> _Directions for this task_:
Whenever a line contains the string "format", copy it out of the entries.

Electronic design files:
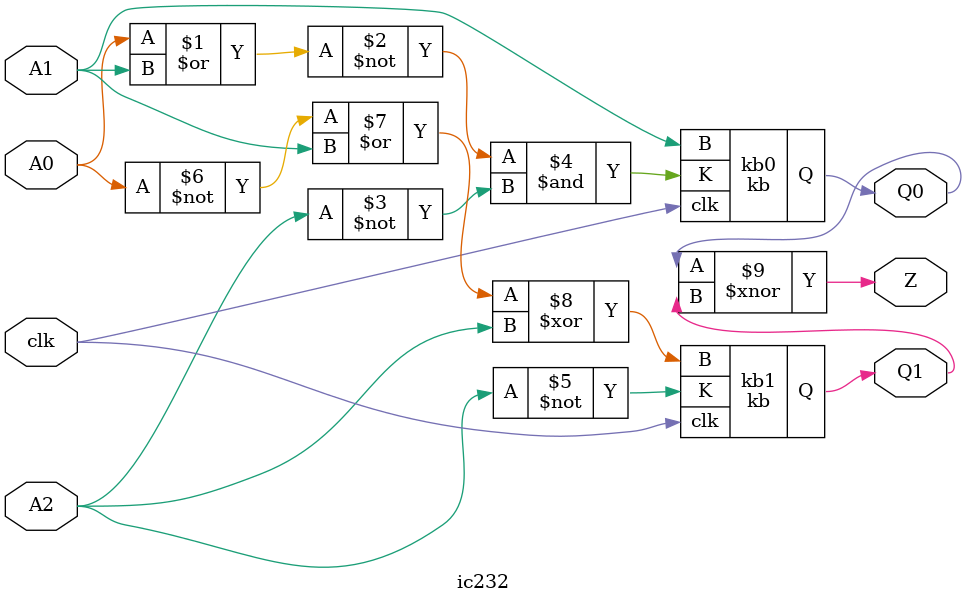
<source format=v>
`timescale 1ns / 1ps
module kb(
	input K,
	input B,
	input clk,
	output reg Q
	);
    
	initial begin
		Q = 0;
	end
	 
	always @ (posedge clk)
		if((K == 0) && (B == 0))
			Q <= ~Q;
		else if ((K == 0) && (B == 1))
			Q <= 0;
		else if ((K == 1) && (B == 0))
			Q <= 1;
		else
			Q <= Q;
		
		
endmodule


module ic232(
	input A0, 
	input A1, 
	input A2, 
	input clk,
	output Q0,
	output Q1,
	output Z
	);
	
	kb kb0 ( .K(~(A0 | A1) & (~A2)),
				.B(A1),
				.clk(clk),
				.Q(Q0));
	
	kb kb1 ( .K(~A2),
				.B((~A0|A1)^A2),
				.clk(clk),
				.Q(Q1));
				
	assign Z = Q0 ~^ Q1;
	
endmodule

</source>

---

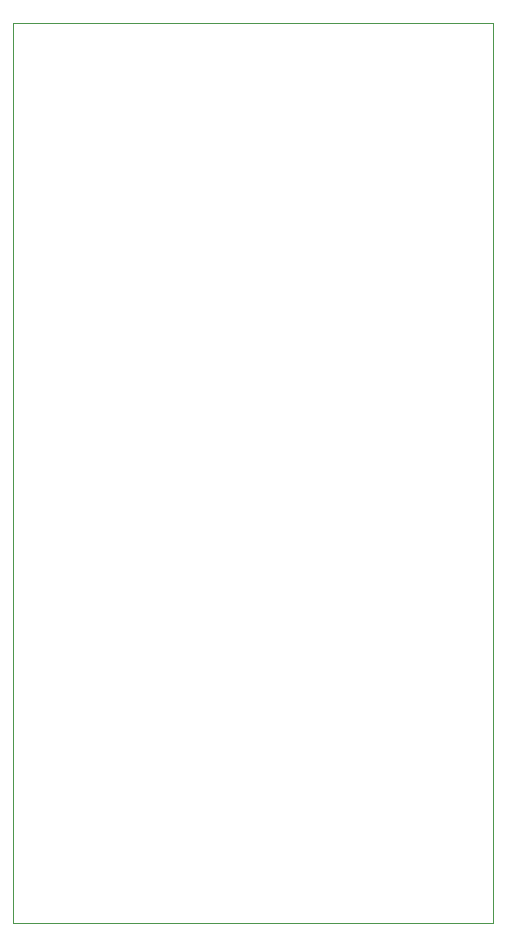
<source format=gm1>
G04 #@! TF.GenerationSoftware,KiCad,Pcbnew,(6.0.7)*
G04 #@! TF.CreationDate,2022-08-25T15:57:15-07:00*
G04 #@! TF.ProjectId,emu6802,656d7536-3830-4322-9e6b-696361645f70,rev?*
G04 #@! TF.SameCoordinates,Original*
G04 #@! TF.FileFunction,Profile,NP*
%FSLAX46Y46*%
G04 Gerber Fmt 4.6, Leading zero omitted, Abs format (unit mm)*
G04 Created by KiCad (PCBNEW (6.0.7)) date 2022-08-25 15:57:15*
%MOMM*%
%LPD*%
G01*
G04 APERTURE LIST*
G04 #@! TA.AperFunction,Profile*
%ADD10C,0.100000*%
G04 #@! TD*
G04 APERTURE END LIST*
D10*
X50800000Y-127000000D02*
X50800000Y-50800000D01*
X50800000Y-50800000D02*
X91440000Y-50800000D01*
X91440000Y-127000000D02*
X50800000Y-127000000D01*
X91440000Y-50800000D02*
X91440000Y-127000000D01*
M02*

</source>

> _Solution below_:
<source format=v>
<source format=gm1>
G04 Gerber Fmt 4.6, Leading zero omitted, Abs format (unit mm)*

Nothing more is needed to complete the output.